• [Records provided]

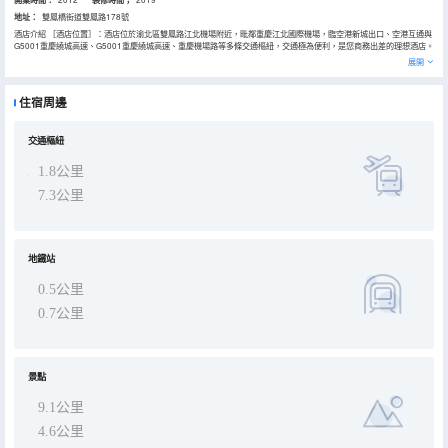
開業時間：
装修時間；
地址：
雙鳳橋街道雙鳳路178號
酒店介紹 ［酒店位置］：酒店位於渝北區雙鳳路江北機場附近，毗鄰重慶江北國際機場，臨空港新城出口、空港互通與
G5001重慶繞城高速、G5001重慶繞城高速、重慶機場路等多條交通樞紐，交通極為便利，是您商務出差的理想酒店。
［酒店風格介紹］：清新淡雅的現代設計詮釋經典品牌。如同樹木的年輪，周而復始，不斷循環，成長的每一段經歷 ，
展開
都是一圈年輪 ，都記載着一段故事，品牌亦是如此 ，在時間的軌跡中不斷探索前行。此次如家酒店的設計靈感正是來源
於此，設計師將“年輪”的精神象徵延續到酒店中的各個細節，使其在富有形式感的同時具備如家品牌的記憶因子。 ［周
邊交通］：距離渝北廣場地鐵站10號線1A口、3號線2號口步行10分鐘左右；酒店門口公交站有多條路線可達觀音橋、
住宿周邊
園博園、會展中心等，距離重慶江北國際機場、重慶市中心、重慶北站、重慶西站交通便利。 ［商務休閒］：酒店提供
高速寬帶上網、私人保險箱；洗衣房配備格蘭仕智能自助洗衣烘乾設備，洗衣烘乾1小時，無需原地等待，助力差旅生
活。 ［旅遊景點］：酒店周邊有園博園、鱷魚中心、照母山、碧津公園、觀音橋步行街、統景温泉、晚晴園、解放碑、
磁器口、洪崖洞等名勝古蹟可直達。 ［美食購物］：酒店近沃爾瑪購物中心、重百超市、金港國際購物中心、觀音橋步
交通樞紐
行街、奧特萊斯、愛琴海等；曹瘋子老火鍋、鐵哥們肥腸魚、渝北椒香雞、紅一浪串串等 ［酒店亮點］：酒店有自助洗
衣、酒店自助早餐、酒店有接送機服務,提前2小時到機場，接機時間：中午12:00-03:00致電前台；送機時間：4:30
1.8公里
5:30 6:30 7:00 8:00 共計五班，如需送機入住時在前台登記。 如家酒店是您商務洽談、度假休閒的至佳選擇！是會務
及商旅人士出行的理想酒店，讓您的旅行、商務、生活一步到位，享受從容
7.3公里
地鐵站
0.5公里
0.7公里
景點
9.1公里
4.6公里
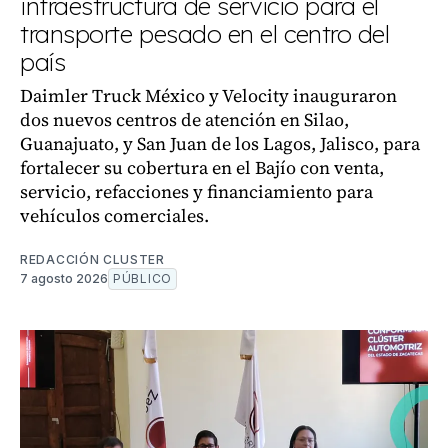
infraestructura de servicio para el
transporte pesado en el centro del
país
Daimler Truck México y Velocity inauguraron
dos nuevos centros de atención en Silao,
Guanajuato, y San Juan de los Lagos, Jalisco, para
fortalecer su cobertura en el Bajío con venta,
servicio, refacciones y financiamiento para
vehículos comerciales.
REDACCIÓN CLUSTER
7 agosto 2026
PÚBLICO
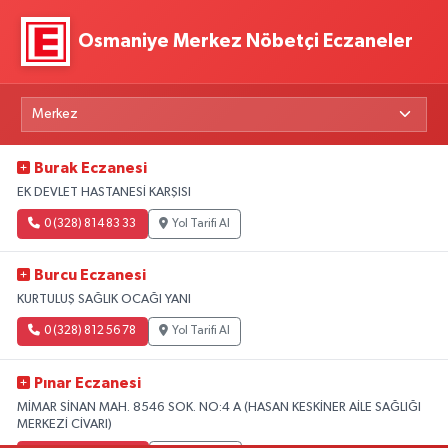
Osmaniye Merkez Nöbetçi Eczaneler
Burak Eczanesi
EK DEVLET HASTANESİ KARŞISI
0 (328) 814 83 33
Yol Tarifi Al
Burcu Eczanesi
KURTULUŞ SAĞLIK OCAĞI YANI
0 (328) 812 56 78
Yol Tarifi Al
Pınar Eczanesi
MİMAR SİNAN MAH. 8546 SOK. NO:4 A (HASAN KESKİNER AİLE SAĞLIĞI
MERKEZİ CİVARI)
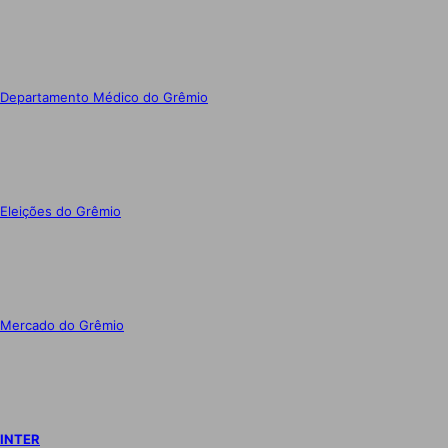
Departamento Médico do Grêmio
Eleições do Grêmio
Mercado do Grêmio
INTER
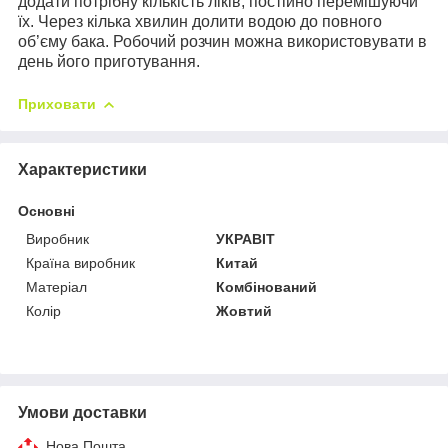
додати потрібну кількість ліків, постійно перемішуючи
їх. Через кілька хвилин долити водою до повного
об’єму бака. Робочий розчин можна використовувати в
день його приготування.
Приховати
Характеристики
Основні
Виробник
УКРАВІТ
Країна виробник
Китай
Матеріал
Комбінований
Колір
Жовтий
Умови доставки
Нова Пошта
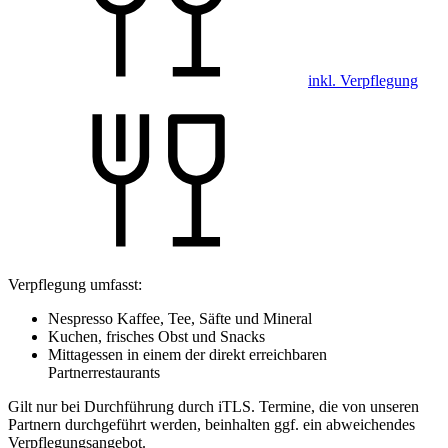
inkl. Verpflegung
Verpflegung umfasst:
Nespresso Kaffee, Tee, Säfte und Mineral
Kuchen, frisches Obst und Snacks
Mittagessen in einem der direkt erreichbaren
Partnerrestaurants
Gilt nur bei Durchführung durch iTLS. Termine, die von unseren
Partnern durchgeführt werden, beinhalten ggf. ein abweichendes
Verpflegungsangebot.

• [Work to complete] Starting at the line with "MERKEZİ CİVARI)" and stopping at the final line of the material, reproduce each line exactly, both ends included. Leave the pictures out.

• [Exercise solution]
MERKEZİ CİVARI)
Departamento Médico do Grêmio
Eleições do Grêmio
Mercado do Grêmio
INTER
додати потрібну кількість ліків, постійно перемішуючи
їх. Через кілька хвилин долити водою до повного
об’єму бака. Робочий розчин можна використовувати в
день його приготування.
Приховати
Характеристики
Основні
Виробник
УКРАВІТ
Країна виробник
Китай
Матеріал
Комбінований
Колір
Жовтий
Умови доставки
Нова Пошта
inkl. Verpflegung
Verpflegung umfasst:
Nespresso Kaffee, Tee, Säfte und Mineral
Kuchen, frisches Obst und Snacks
Mittagessen in einem der direkt erreichbaren
Partnerrestaurants
Gilt nur bei Durchführung durch iTLS. Termine, die von unseren
Partnern durchgeführt werden, beinhalten ggf. ein abweichendes
Verpflegungsangebot.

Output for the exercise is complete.